Ivonei Pioner critica o fim da “taxa das blusinhas”
O presidente da Federação Varejista do Rio Grande do Sul, Ivonei Pioner, avalia que o governo está “apostando contra quem produz” ao manter zerado o Imposto de Importação para compras internacionais de até US$ 50. A regra passou a valer em maio deste ano e foi incorporada à legislação após a sanção da Lei 15.502, em 10 de setembro. Segundo Pioner, a medida não atinge apenas o comércio, mas toda a cadeia produtiva. Na avaliação dele, quando o consumidor deixa de comprar de empresas brasileiras, o impacto também chega à indústria, com possíveis reflexos sobre faturamento e empregos.
“Quando a gente afeta a cadeia, enfraquece a cadeia, é menos emprego, é menos dinheiro rodando aqui dentro”, afirmou. O dirigente também critica o que considera uma saída de recursos do país. Para Pioner, o consumo local movimenta a economia, gera impostos e contribui para a manutenção de serviços públicos. “Você consome no município, o dinheiro fica aqui”, definiu.
Ivonei ainda questiona os efeitos da medida para o consumidor. Segundo ele, quem compra em uma loja física conta com mecanismos de defesa e órgãos como o Procon para buscar solução em caso de problemas. Já nas compras internacionais, afirma que podem existir dificuldades para realizar trocas ou obter respaldo quando o produto não chega ou apresenta defeitos.

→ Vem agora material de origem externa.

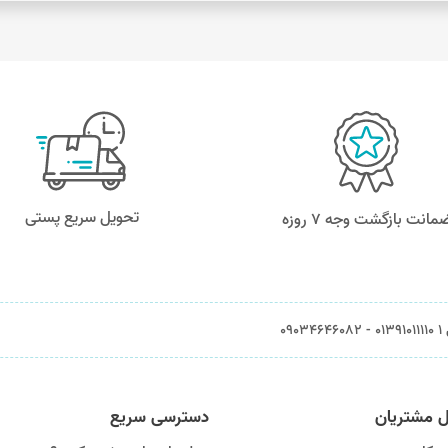
تحویل سریع پستی
مانت بازگشت وجه ۷ روزه
0903
ل مشتریان
دسترسی سریع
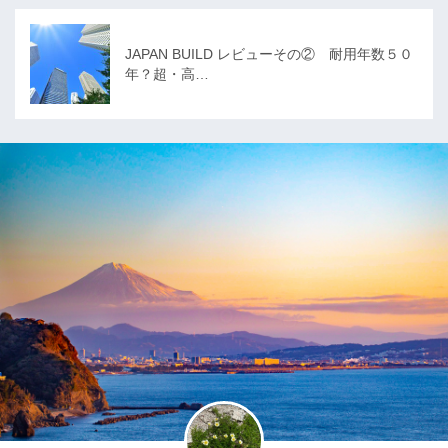
JAPAN BUILD レビューその② 耐用年数５０
年？超・高…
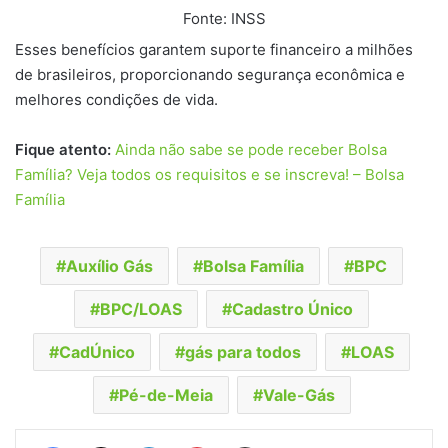
Fonte: INSS
Esses benefícios garantem suporte financeiro a milhões
de brasileiros, proporcionando segurança econômica e
melhores condições de vida.
Fique atento:
Ainda não sabe se pode receber Bolsa
Família? Veja todos os requisitos e se inscreva! – Bolsa
Família
Auxílio Gás
Bolsa Família
BPC
BPC/LOAS
Cadastro Único
CadÚnico
gás para todos
LOAS
Pé-de-Meia
Vale-Gás
Facebook
X
Linkedin
Pinterest
Compartilhar via e-mail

O presidente da Federação Varejista também contesta a avaliação de que o limite de US$ 50 teria impacto pequeno sobre o comércio. Para ele, entidades do setor participaram de discussões em Brasília, mas não receberam dados que comprovassem essa estimativa. Atualmente, a Receita Federal estabelece alíquota zero de Imposto de Importação para compras de até US$ 50 feitas por pessoas físicas em plataformas certificadas pelo Programa Remessa Conforme. O Icms, porém, continua sendo cobrado e varia de 17% a 20%, de acordo com cada Estado.
Para ele, o setor produtivo precisa ser ouvido antes da adoção de medidas que alterem as condições de concorrência entre empresas brasileiras e plataformas internacionais. O dirigente defende mais diálogo entre o governo e os empreendedores e ressalta que decisões desse tipo podem trazer consequências para o comércio, a indústria e a geração de empregos.